1. Purpose
This DPA applies to Notase customers on the Brokerage and Enterprise tiers who, in using the Service, act as a “controller” of personal data relating to other individuals (for example, team members, inquiring prospects, or past clients). It sets out the obligations that apply to Notase as a “processor” of that personal data.
For all other customers, Notase’s processing is described in our Privacy Policy, and this DPA applies only to the extent personal data of third parties is processed.
2. Definitions
Capitalized terms not defined in this DPA have the meaning set out in our Terms of Service or, where applicable, in the GDPR and comparable data protection laws. For convenience:
- Controller means the entity that determines the purposes and means of processing personal data — in this context, you, the Customer.

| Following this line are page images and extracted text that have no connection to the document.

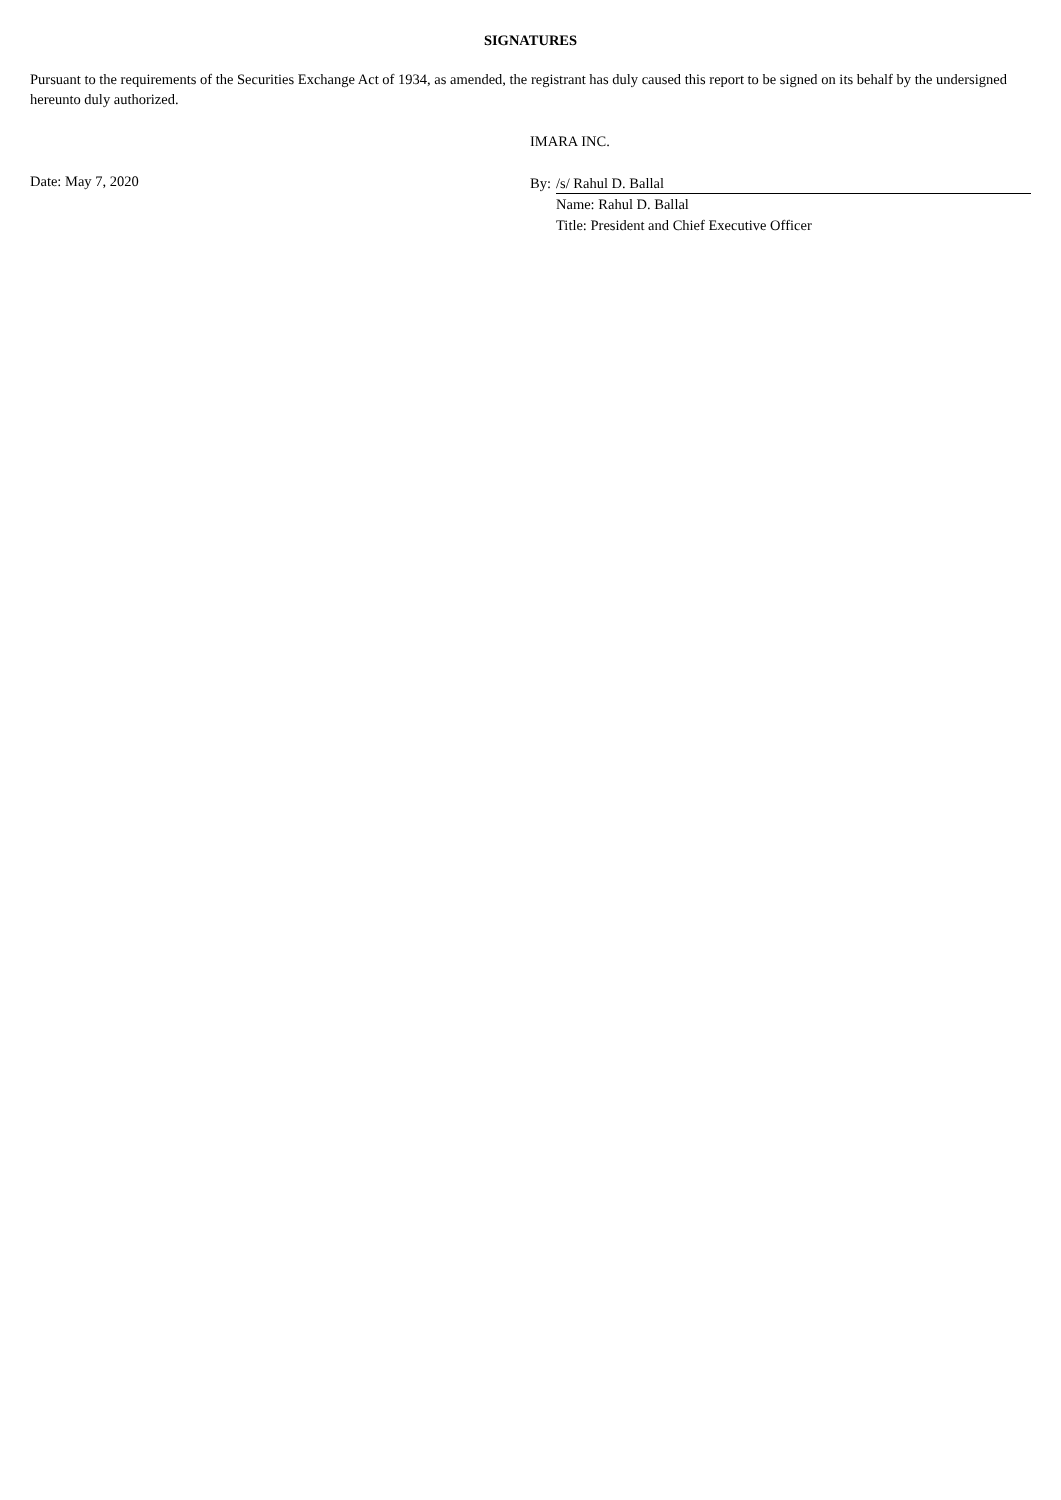SIGNATURES
Pursuant to the requirements of the Securities Exchange Act of 1934, as amended, the registrant has duly caused this report to be signed on its behalf by the undersigned hereunto duly authorized.
IMARA INC.
Date: May 7, 2020
By: /s/ Rahul D. Ballal
Name: Rahul D. Ballal
Title: President and Chief Executive Officer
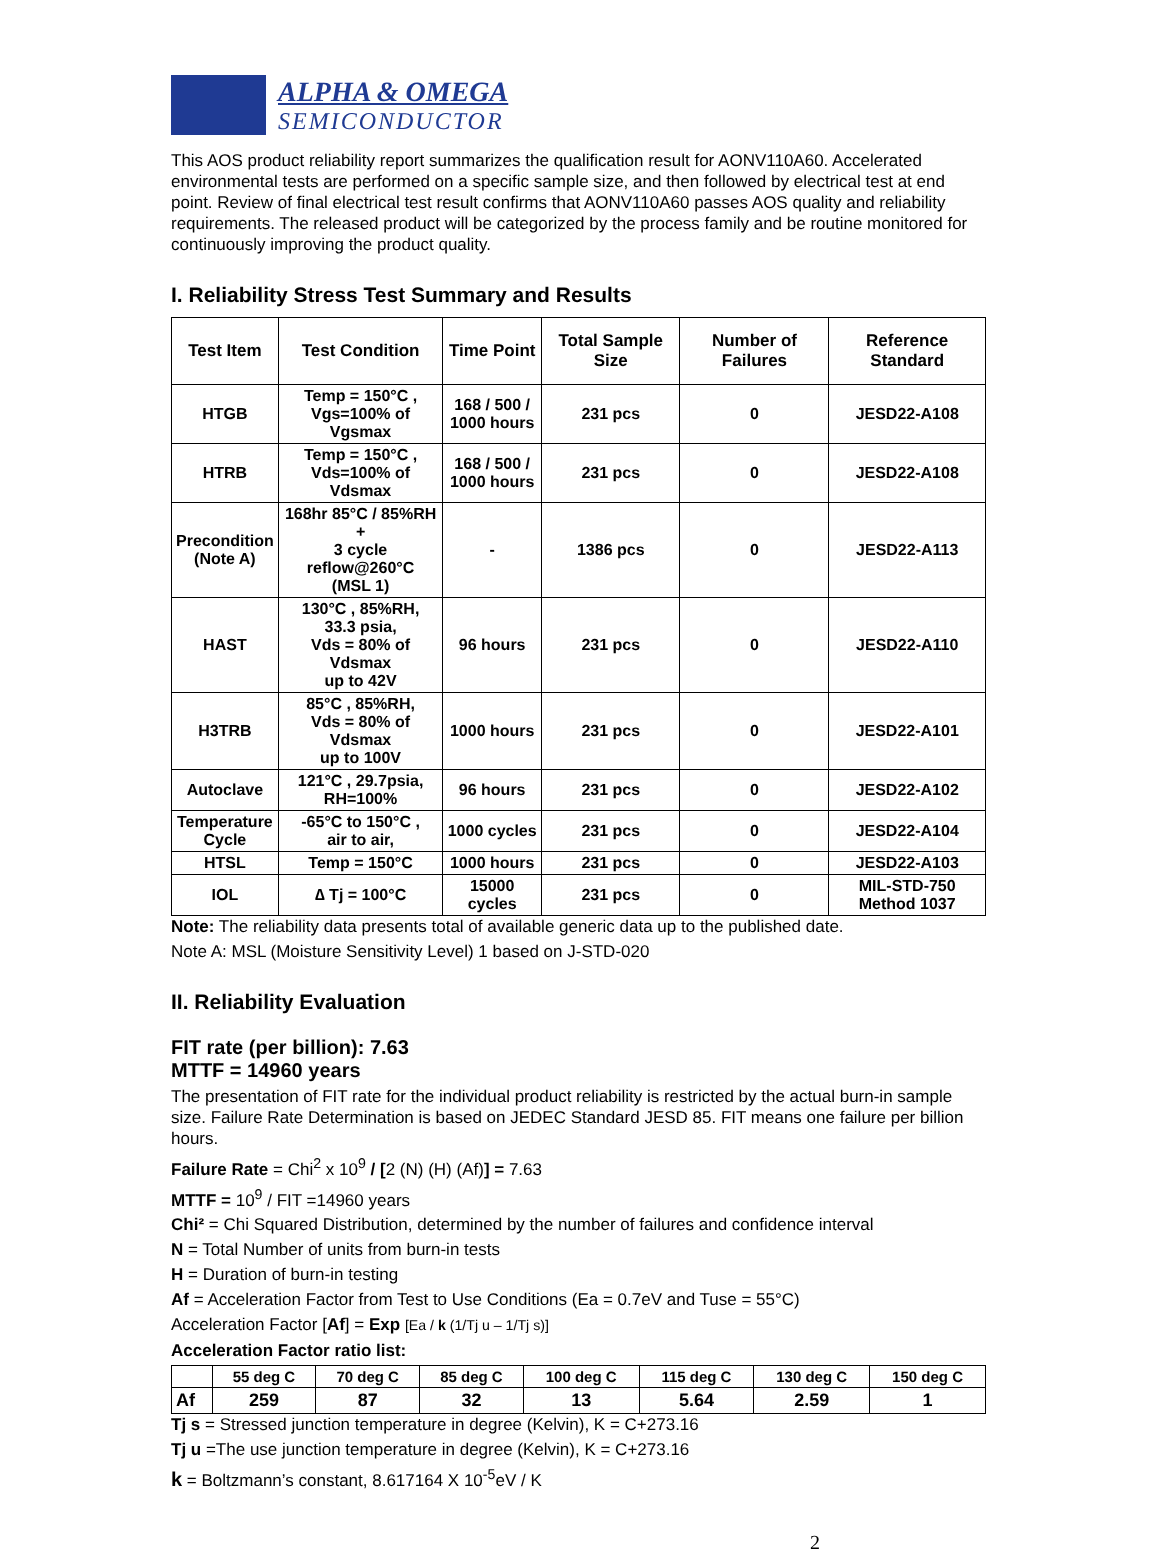ALPHA & OMEGA
SEMICONDUCTOR
This AOS product reliability report summarizes the qualification result for AONV110A60. Accelerated environmental tests are performed on a specific sample size, and then followed by electrical test at end point. Review of final electrical test result confirms that AONV110A60 passes AOS quality and reliability requirements. The released product will be categorized by the process family and be routine monitored for continuously improving the product quality.
I. Reliability Stress Test Summary and Results
| Test Item | Test Condition | Time Point | Total Sample Size | Number of Failures | Reference Standard |
| --- | --- | --- | --- | --- | --- |
| HTGB | Temp = 150°C , Vgs=100% of Vgsmax | 168 / 500 / 1000 hours | 231 pcs | 0 | JESD22-A108 |
| HTRB | Temp = 150°C , Vds=100% of Vdsmax | 168 / 500 / 1000 hours | 231 pcs | 0 | JESD22-A108 |
| Precondition (Note A) | 168hr 85°C / 85%RH + 3 cycle reflow@260°C (MSL 1) | - | 1386 pcs | 0 | JESD22-A113 |
| HAST | 130°C , 85%RH, 33.3 psia, Vds = 80% of Vdsmax up to 42V | 96 hours | 231 pcs | 0 | JESD22-A110 |
| H3TRB | 85°C , 85%RH, Vds = 80% of Vdsmax up to 100V | 1000 hours | 231 pcs | 0 | JESD22-A101 |
| Autoclave | 121°C , 29.7psia, RH=100% | 96 hours | 231 pcs | 0 | JESD22-A102 |
| Temperature Cycle | -65°C to 150°C , air to air, | 1000 cycles | 231 pcs | 0 | JESD22-A104 |
| HTSL | Temp = 150°C | 1000 hours | 231 pcs | 0 | JESD22-A103 |
| IOL | ∆ Tj = 100°C | 15000 cycles | 231 pcs | 0 | MIL-STD-750 Method 1037 |
Note: The reliability data presents total of available generic data up to the published date.
Note A: MSL (Moisture Sensitivity Level) 1 based on J-STD-020
II. Reliability Evaluation
FIT rate (per billion): 7.63
MTTF = 14960 years
The presentation of FIT rate for the individual product reliability is restricted by the actual burn-in sample size. Failure Rate Determination is based on JEDEC Standard JESD 85. FIT means one failure per billion hours.
Failure Rate = Chi<sup>2</sup> x 10<sup>9</sup> / [2 (N) (H) (Af)] = 7.63
MTTF = 10<sup>9</sup> / FIT =14960 years
Chi² = Chi Squared Distribution, determined by the number of failures and confidence interval
N = Total Number of units from burn-in tests
H = Duration of burn-in testing
Af = Acceleration Factor from Test to Use Conditions (Ea = 0.7eV and Tuse = 55°C)
Acceleration Factor [Af] = Exp [Ea / k (1/Tj u – 1/Tj s)]
Acceleration Factor ratio list:
| | 55 deg C | 70 deg C | 85 deg C | 100 deg C | 115 deg C | 130 deg C | 150 deg C |
| --- | --- | --- | --- | --- | --- | --- | --- |
| Af | 259 | 87 | 32 | 13 | 5.64 | 2.59 | 1 |
Tj s = Stressed junction temperature in degree (Kelvin), K = C+273.16
Tj u =The use junction temperature in degree (Kelvin), K = C+273.16
k = Boltzmann’s constant, 8.617164 X 10<sup>-5</sup>eV / K
2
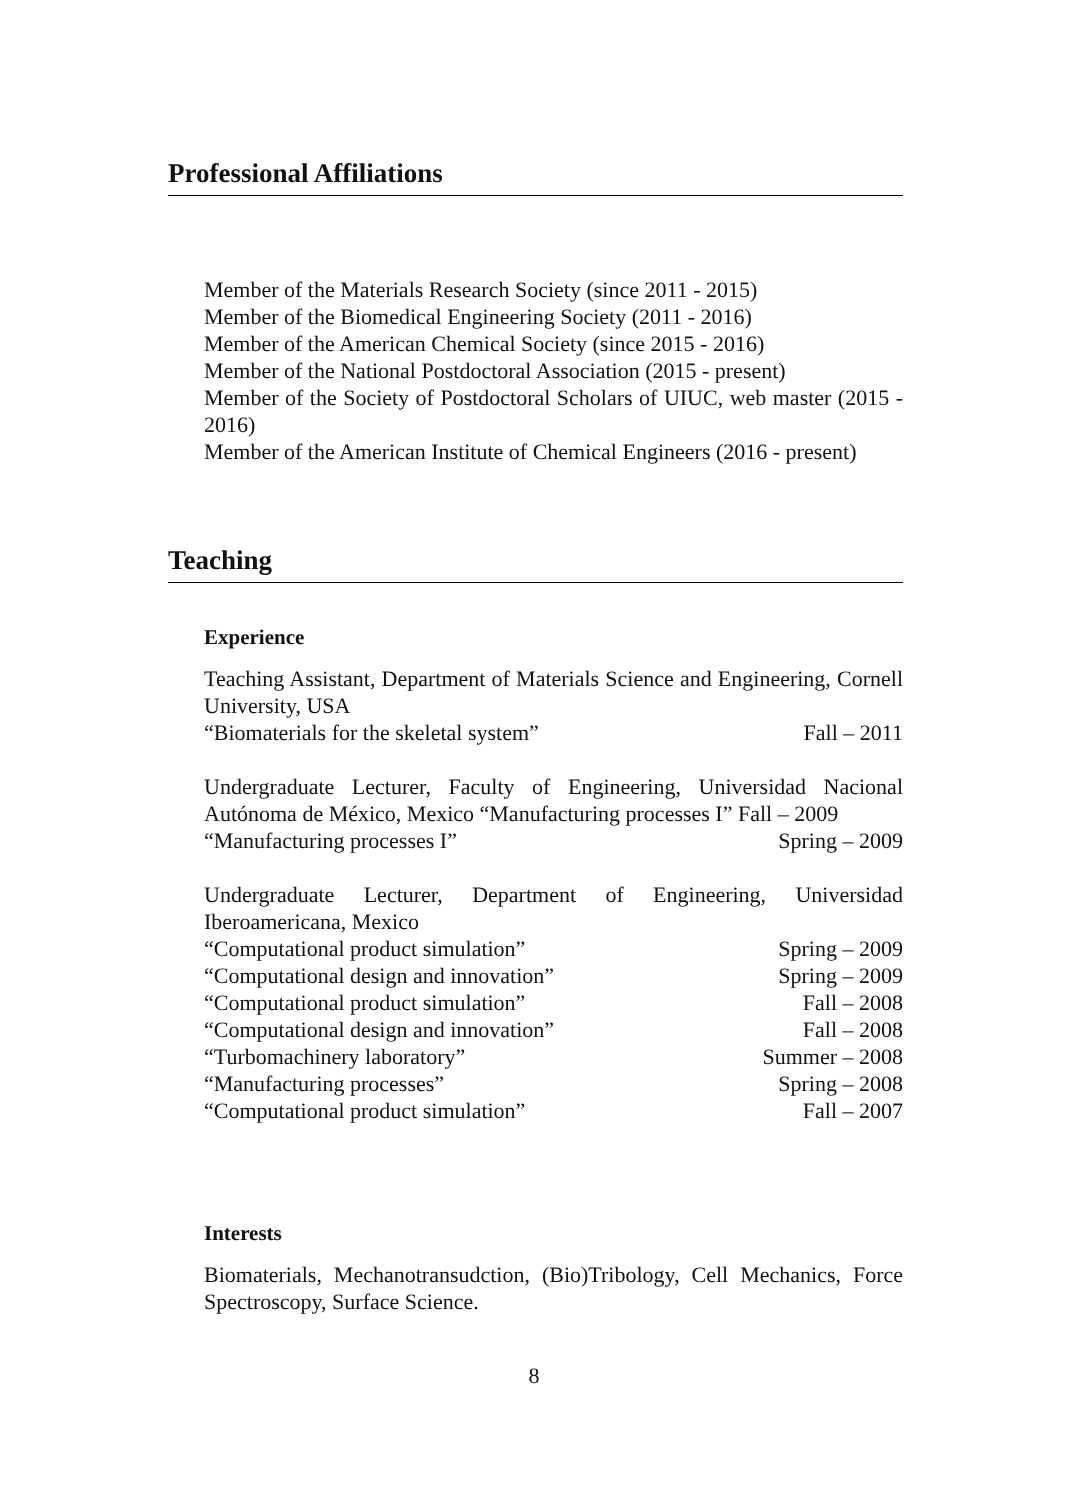Professional Affiliations
Member of the Materials Research Society (since 2011 - 2015)
Member of the Biomedical Engineering Society (2011 - 2016)
Member of the American Chemical Society (since 2015 - 2016)
Member of the National Postdoctoral Association (2015 - present)
Member of the Society of Postdoctoral Scholars of UIUC, web master (2015 - 2016)
Member of the American Institute of Chemical Engineers (2016 - present)
Teaching
Experience
Teaching Assistant, Department of Materials Science and Engineering, Cornell University, USA
“Biomaterials for the skeletal system” Fall – 2011
Undergraduate Lecturer, Faculty of Engineering, Universidad Nacional Autónoma de México, Mexico “Manufacturing processes I” Fall – 2009
“Manufacturing processes I” Spring – 2009
Undergraduate Lecturer, Department of Engineering, Universidad Iberoamericana, Mexico
“Computational product simulation” Spring – 2009
“Computational design and innovation” Spring – 2009
“Computational product simulation” Fall – 2008
“Computational design and innovation” Fall – 2008
“Turbomachinery laboratory” Summer – 2008
“Manufacturing processes” Spring – 2008
“Computational product simulation” Fall – 2007
Interests
Biomaterials, Mechanotransudction, (Bio)Tribology, Cell Mechanics, Force Spectroscopy, Surface Science.
8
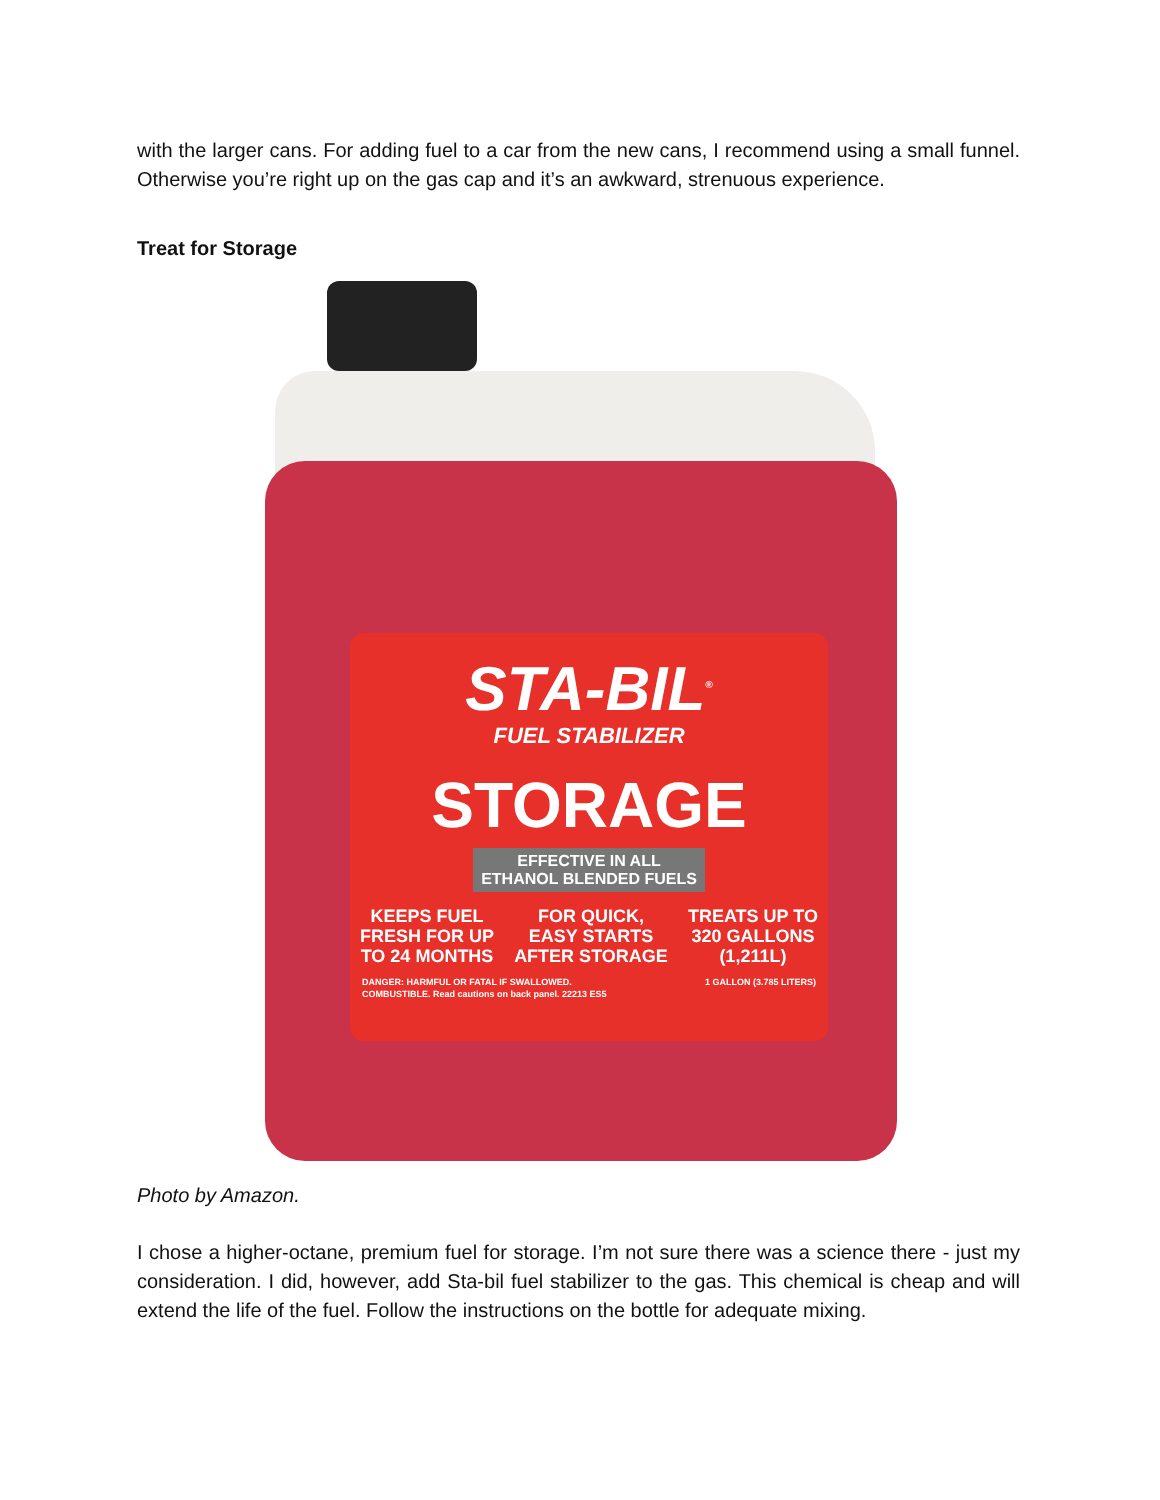with the larger cans. For adding fuel to a car from the new cans, I recommend using a small funnel. Otherwise you’re right up on the gas cap and it’s an awkward, strenuous experience.
Treat for Storage
STA-BIL<sup>®</sup>
FUEL STABILIZER
STORAGE
EFFECTIVE IN ALL
ETHANOL BLENDED FUELS
KEEPS FUEL
FRESH FOR UP
TO 24 MONTHS
FOR QUICK,
EASY STARTS
AFTER STORAGE
TREATS UP TO
320 GALLONS
(1,211L)
DANGER: HARMFUL OR FATAL IF SWALLOWED.
COMBUSTIBLE. Read cautions on back panel. 22213 ES5 1 GALLON (3.785 LITERS)
Photo by Amazon.
I chose a higher-octane, premium fuel for storage. I’m not sure there was a science there - just my consideration. I did, however, add Sta-bil fuel stabilizer to the gas. This chemical is cheap and will extend the life of the fuel. Follow the instructions on the bottle for adequate mixing.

- Processor means Notase, which processes personal data on behalf of the Controller.
- Subprocessor means a third party engaged by Notase to process personal data on Notase’s behalf.
- Data subject means the identified or identifiable natural person to whom the personal data relates.
- Personal data means any information relating to a data subject, as processed by Notase on behalf of Customer in connection with the Service.
3. Processing details
Subject matter and duration: processing for the term of the agreement between Customer and Notase, plus any wind-down period required to return or delete personal data.
Nature and purpose: hosting, transmission, generation, analysis, and related operations necessary to provide the Service as configured by Customer.
Categories of personal data: account identifiers and contact details, property and listing data, generated content, communication content, and usage and technical data.
Categories of data subjects: Customer’s users and team members, inquirers and leads, and third parties referenced in content submitted to the Service.
4. Subprocessors
Customer authorizes Notase to engage subprocessors to support delivery of the Service. The current list of subprocessors includes:
- Clerk — authentication and session management.
- Neon — PostgreSQL database hosting.
- Vercel — application and edge hosting.
- Resend — transactional email delivery.
- Anthropic (and other AI model providers as needed) — generation of content in response to Customer requests.
- Payment processor — subscription billing and refunds.
Notase enters into written agreements with each subprocessor that impose data protection obligations no less protective than those in this DPA. Notase will provide notice of any intended addition or replacement of subprocessors, giving Customer a reasonable opportunity to object on legitimate grounds.
5. Security measures
Notase implements and maintains appropriate technical and organizational measures designed to ensure a level of security appropriate to the risk, including:
- Encryption of personal data in transit (TLS) and at rest;
- Role-based access controls and the principle of least privilege for Notase personnel;
- Centralized logging, monitoring, and audit trails;
- Regular backups and tested restoration procedures;
- Incident response procedures, including 24/7 alerting for critical events;
- Confidentiality commitments for all personnel with access to personal data.
6. Data subject rights
Notase will provide reasonable assistance to Customer, taking into account the nature of the processing, to enable Customer to respond to requests from data subjects exercising their rights under applicable data protection law. If Notase receives a request directly from a data subject regarding Customer data, Notase will refer the data subject to Customer without responding on the substance of the request.
7. Breach notification
Notase will notify Customer without undue delay, and in any event within 72 hours, after becoming aware of a personal data breach affecting Customer data. The notification will include the information required by applicable law and reasonably available to Notase at the time, and will be updated as additional information becomes available.
8. International transfers
Personal data may be transferred to and processed in jurisdictions outside the data subject’s country of residence. Where such transfers involve personal data originating from the European Economic Area, the United Kingdom, or Switzerland, the parties rely on the Standard Contractual Clauses published by the European Commission (and the UK International Data Transfer Addendum, where applicable), which are incorporated into this DPA by reference.
9. Audit rights
Notase will make available to Customer information reasonably necessary to demonstrate compliance with this DPA, including summary reports from independent third-party audits where available. Upon request and subject to reasonable confidentiality obligations, Notase will cooperate with audits conducted by Customer or an auditor mandated by Customer, provided that audits (i) occur no more than once per year unless required by a supervisory authority, (ii) are conducted during normal business hours with reasonable notice, and (iii) do not unreasonably disrupt the Service or compromise the confidentiality of other Notase customers.
10. Deletion and return
Upon termination or expiry of Customer’s agreement with Notase, Notase will, at Customer’s choice and within a reasonable wind-down period, either return all personal data processed on Customer’s behalf or delete it, together with copies, except to the extent retention is required by applicable law.
11. Governing terms
This DPA supplements and forms part of the Terms of Service between Customer and Notase. In the event of a conflict between this DPA and the Terms of Service regarding the processing of personal data, this DPA controls.